Паренек при орудии оказался хорошим наводчиком и попал точно — да что толку. Полыхали закрывающие таран с боков и сверху щиты, сам он оставался невредимым.
Мы били по суетящимся около него людям, но они поменяли щиты и движение тарана возобновилось.
— Пушистая Сестричка, приготовься, — добежал до меня, пригибаясь за зубцами стены, Нож. — Будем спускать тяжело раненных в подземелье, пора уже. Пойдешь с ними. Они не знают, сколько нас, поэтому мы поставим плиту на место и будем надеяться, что они не догадаются об укрывшихся внизу. А сами встретим их на стенах. Дней через десять попытаетесь выбраться, может, к тому времени в долине станет спокойно, какой им смысл караулить после. Дракону скажи, чтобы уходил.
— Да не может он, — с досадой сказала я. — Разве бы тут сидел. Проклятая баллиста…
— Плохо.
В наш разговор вдруг вмешался мысленный призыв дракона:
"Иди сюда, ты мне нужна!"
— Ой, Нож, меня дракон, кажется, зовет! Я узнаю, в чем дело, и к палатке подойду! — сказала я.

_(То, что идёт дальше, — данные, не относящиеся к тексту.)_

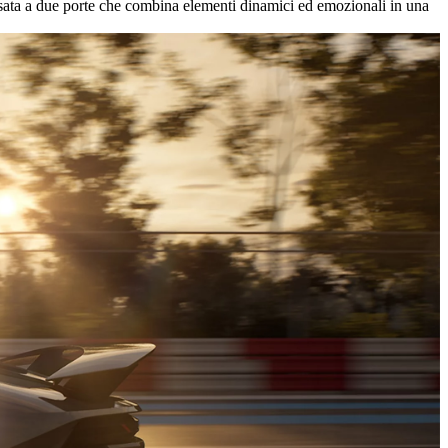
ssata a due porte che combina elementi dinamici ed emozionali in una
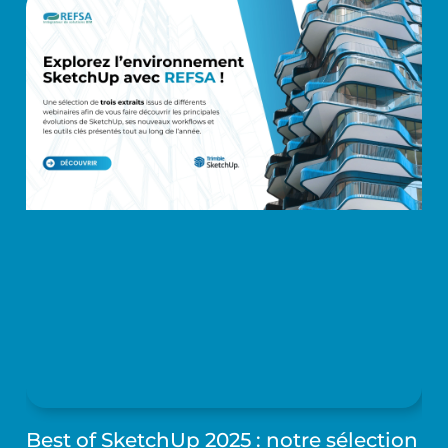
Best of SketchUp 2025 : notre sélection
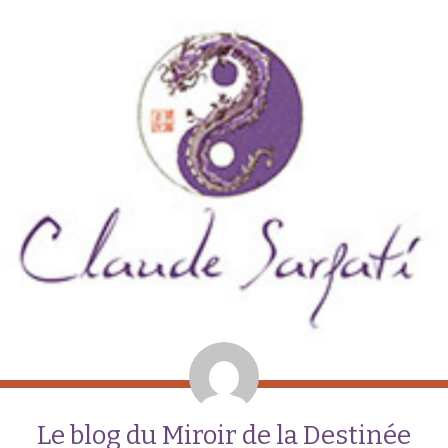
Le blog du Miroir de la Destinée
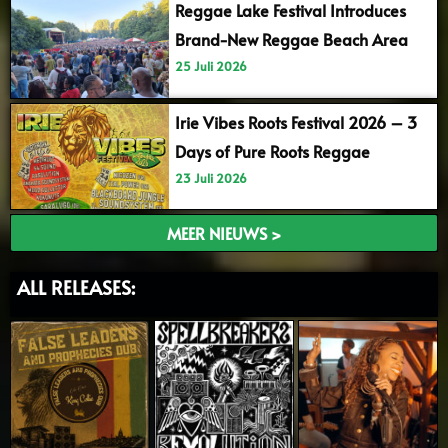
Reggae Lake Festival Introduces
Brand-New Reggae Beach Area
25 Juli 2026
Irie Vibes Roots Festival 2026 – 3
Days of Pure Roots Reggae
23 Juli 2026
MEER NIEUWS >
ALL RELEASES:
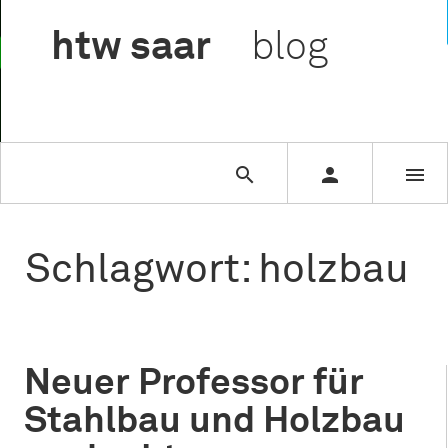

htw
saar
blog



Schlagwort: holzbau
Neuer Professor für
Stahlbau und Holzbau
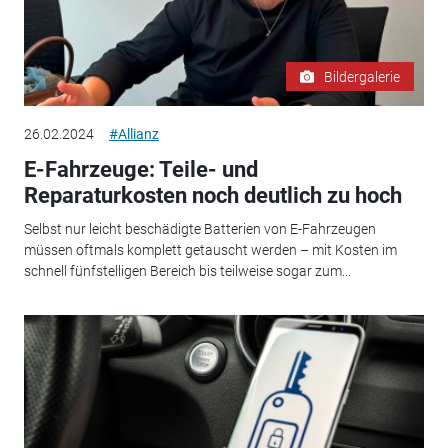
Bildergalerie
26.02.2024
#Allianz
E-Fahrzeuge: Teile- und
Reparaturkosten noch deutlich zu hoch
Selbst nur leicht beschädigte Batterien von E-Fahrzeugen
müssen oftmals komplett getauscht werden – mit Kosten im
schnell fünfstelligen Bereich bis teilweise sogar zum...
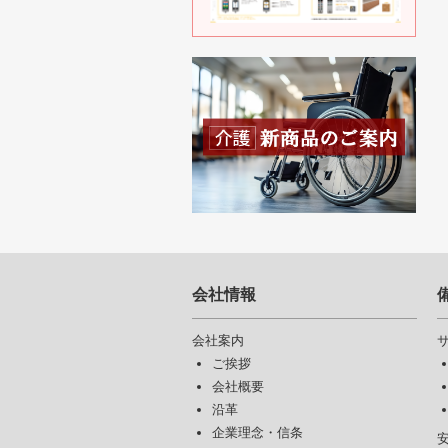
会社情報
会社案内
ご挨拶
会社概要
沿革
企業理念・信条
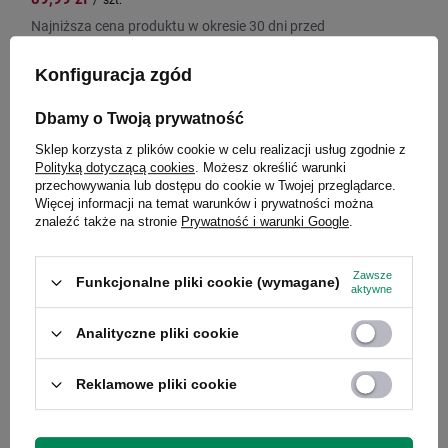
Najniższa cena produktu w okresie 30 dni przed
wprowadzeniem obniżki:
99,99 zł
-10%
Cena regularna:
159,99 zł
-44%
Konfiguracja zgód
Dbamy o Twoją prywatność
Sklep korzysta z plików cookie w celu realizacji usług zgodnie z
CHWILOWO NIEDOSTĘPNY
Polityką dotyczącą cookies
. Możesz określić warunki
przechowywania lub dostępu do cookie w Twojej przeglądarce.
Więcej informacji na temat warunków i prywatności można
znaleźć także na stronie
Prywatność i warunki Google
.
Zawsze
Funkcjonalne pliki cookie (wymagane)
aktywne
Analityczne pliki cookie
Reklamowe pliki cookie
Kubek termiczny ze słomką Contigo Luxe Tumbler
720ml - Summer - Periwinkle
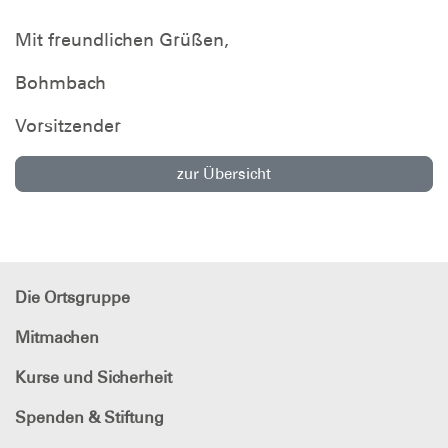
Mit freundlichen Grüßen,
Bohmbach
Vorsitzender
zur Übersicht
Die Ortsgruppe
Mitmachen
Kurse und Sicherheit
Spenden & Stiftung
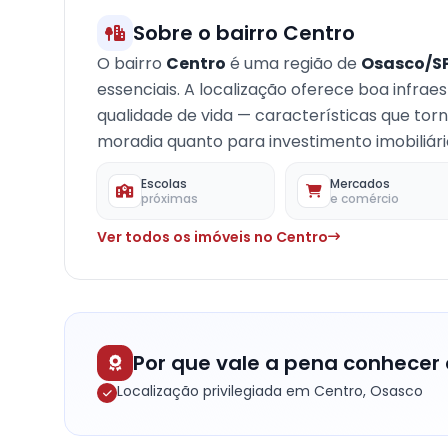
Sobre o bairro Centro
O bairro
Centro
é uma região de
Osasco/S
essenciais. A localização oferece boa infrae
qualidade de vida — características que to
moradia quanto para investimento imobiliári
Escolas
Mercados
próximas
e comércio
Ver todos os imóveis no Centro
Por que vale a pena conhecer 
Localização privilegiada em Centro, Osasco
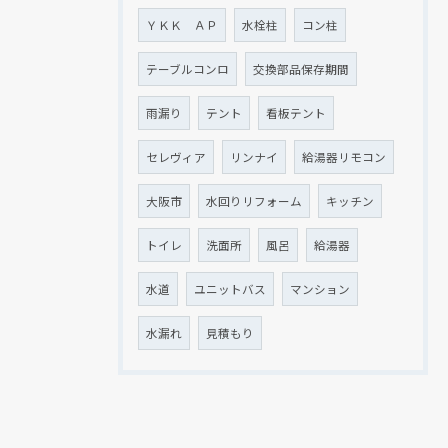
ＹＫＫ ＡＰ
水栓柱
コン柱
テーブルコンロ
交換部品保存期間
雨漏り
テント
看板テント
セレヴィア
リンナイ
給湯器リモコン
大阪市
水回りリフォーム
キッチン
トイレ
洗面所
風呂
給湯器
水道
ユニットバス
マンション
水漏れ
見積もり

— Поторопись, — взял мой арбалет и продолжил стрельбу Нож.
Дракон выбрался из-под стены и сидел в центре двора, сворачивая и разворачивая хвост.
— Вы не доживете до вечера, — раздраженно сообщил он. — Баланс сил не в вашу пользу.

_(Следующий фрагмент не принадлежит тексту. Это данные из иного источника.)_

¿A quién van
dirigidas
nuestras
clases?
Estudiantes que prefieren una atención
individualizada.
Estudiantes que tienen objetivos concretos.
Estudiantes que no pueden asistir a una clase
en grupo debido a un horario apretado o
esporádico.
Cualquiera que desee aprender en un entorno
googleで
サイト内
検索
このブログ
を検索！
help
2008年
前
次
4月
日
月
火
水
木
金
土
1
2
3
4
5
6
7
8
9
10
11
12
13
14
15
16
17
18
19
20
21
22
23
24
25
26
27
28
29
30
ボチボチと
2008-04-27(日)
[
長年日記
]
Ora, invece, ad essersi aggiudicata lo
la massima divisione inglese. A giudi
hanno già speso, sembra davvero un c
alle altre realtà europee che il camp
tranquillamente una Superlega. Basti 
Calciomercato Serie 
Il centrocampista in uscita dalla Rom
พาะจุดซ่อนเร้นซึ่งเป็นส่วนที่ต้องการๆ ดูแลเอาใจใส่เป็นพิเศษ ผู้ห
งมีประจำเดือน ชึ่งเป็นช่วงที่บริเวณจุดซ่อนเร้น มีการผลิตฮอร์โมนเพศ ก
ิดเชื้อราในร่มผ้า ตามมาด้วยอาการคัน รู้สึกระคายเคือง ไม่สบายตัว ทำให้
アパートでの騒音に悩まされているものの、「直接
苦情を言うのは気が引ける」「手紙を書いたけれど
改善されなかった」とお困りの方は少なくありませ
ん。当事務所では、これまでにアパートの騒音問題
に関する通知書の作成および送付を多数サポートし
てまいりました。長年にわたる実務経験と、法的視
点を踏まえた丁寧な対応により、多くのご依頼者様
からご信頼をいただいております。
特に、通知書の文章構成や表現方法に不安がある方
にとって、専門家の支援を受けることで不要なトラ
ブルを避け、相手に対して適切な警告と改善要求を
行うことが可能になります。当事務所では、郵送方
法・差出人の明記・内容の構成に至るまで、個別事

— Ты открыл мне глаза, — не менее раздраженно отозвалась я. — Вывел меня из тьмы неведения. Я могу вернуться на стену?
Дракон проигнорировал мои слова и коротко сказал:
— Садись на спину. За крылья.
— Я не полечу! — завопила я.
— Пока я не могу лететь, я тебе уже объяснял. Будешь помогать. Поторопись.
И этот поторопись… С ума сойти! Забравшись дракону на спину, я кое-как примостилась там, вцепившись в него руками, ногами и хвостом.
— Держись.
Дракон полез на надгробную грядку.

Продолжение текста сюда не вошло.